### Try it
Which lines run from the start of the material below through the line containing "Y5 = ~Q1 & Q0;"? Retype them exactly, pictures excluded.

### Record excerpts
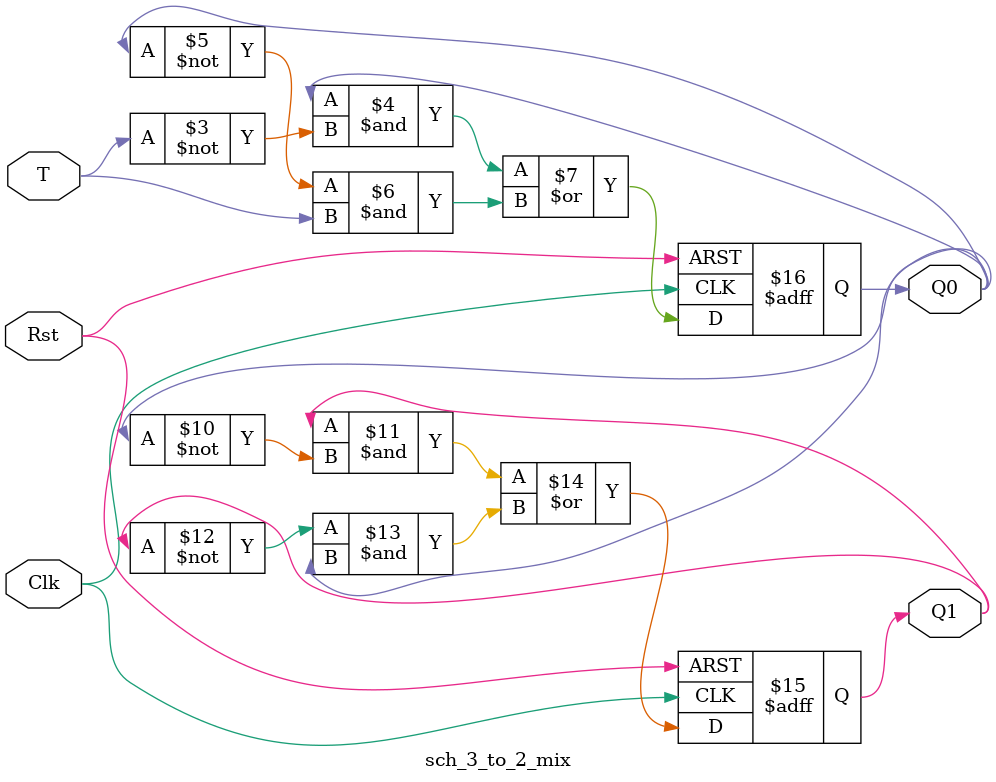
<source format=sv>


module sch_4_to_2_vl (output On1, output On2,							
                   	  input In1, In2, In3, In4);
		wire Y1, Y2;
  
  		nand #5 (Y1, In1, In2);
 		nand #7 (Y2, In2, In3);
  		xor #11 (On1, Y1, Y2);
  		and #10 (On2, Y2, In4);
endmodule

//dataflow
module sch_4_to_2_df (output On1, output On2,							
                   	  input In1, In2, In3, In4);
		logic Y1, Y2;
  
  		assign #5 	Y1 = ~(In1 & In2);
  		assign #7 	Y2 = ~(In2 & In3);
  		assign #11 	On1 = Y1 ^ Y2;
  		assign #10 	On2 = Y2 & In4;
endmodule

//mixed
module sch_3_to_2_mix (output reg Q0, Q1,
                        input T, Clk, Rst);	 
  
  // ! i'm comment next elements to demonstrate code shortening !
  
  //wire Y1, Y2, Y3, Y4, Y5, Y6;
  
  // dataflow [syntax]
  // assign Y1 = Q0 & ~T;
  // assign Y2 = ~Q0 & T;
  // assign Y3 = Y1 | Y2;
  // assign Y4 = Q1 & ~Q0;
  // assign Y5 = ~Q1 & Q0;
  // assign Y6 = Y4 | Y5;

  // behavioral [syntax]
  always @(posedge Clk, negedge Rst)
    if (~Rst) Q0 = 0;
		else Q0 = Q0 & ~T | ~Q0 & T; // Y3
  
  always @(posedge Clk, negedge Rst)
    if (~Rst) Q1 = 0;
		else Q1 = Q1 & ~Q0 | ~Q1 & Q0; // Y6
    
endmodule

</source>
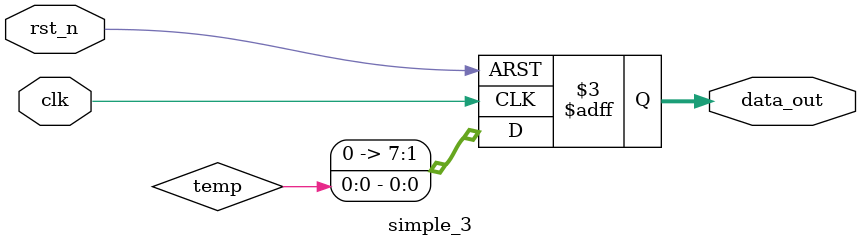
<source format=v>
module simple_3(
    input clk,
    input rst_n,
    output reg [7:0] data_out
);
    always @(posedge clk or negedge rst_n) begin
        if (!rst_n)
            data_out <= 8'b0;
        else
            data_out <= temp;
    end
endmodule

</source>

### Solution
<source format=sv>


module sch_4_to_2_vl (output On1, output On2,							
                   	  input In1, In2, In3, In4);
		wire Y1, Y2;
  
  		nand #5 (Y1, In1, In2);
 		nand #7 (Y2, In2, In3);
  		xor #11 (On1, Y1, Y2);
  		and #10 (On2, Y2, In4);
endmodule

//dataflow
module sch_4_to_2_df (output On1, output On2,							
                   	  input In1, In2, In3, In4);
		logic Y1, Y2;
  
  		assign #5 	Y1 = ~(In1 & In2);
  		assign #7 	Y2 = ~(In2 & In3);
  		assign #11 	On1 = Y1 ^ Y2;
  		assign #10 	On2 = Y2 & In4;
endmodule

//mixed
module sch_3_to_2_mix (output reg Q0, Q1,
                        input T, Clk, Rst);	 
  
  // ! i'm comment next elements to demonstrate code shortening !
  
  //wire Y1, Y2, Y3, Y4, Y5, Y6;
  
  // dataflow [syntax]
  // assign Y1 = Q0 & ~T;
  // assign Y2 = ~Q0 & T;
  // assign Y3 = Y1 | Y2;
  // assign Y4 = Q1 & ~Q0;
  // assign Y5 = ~Q1 & Q0;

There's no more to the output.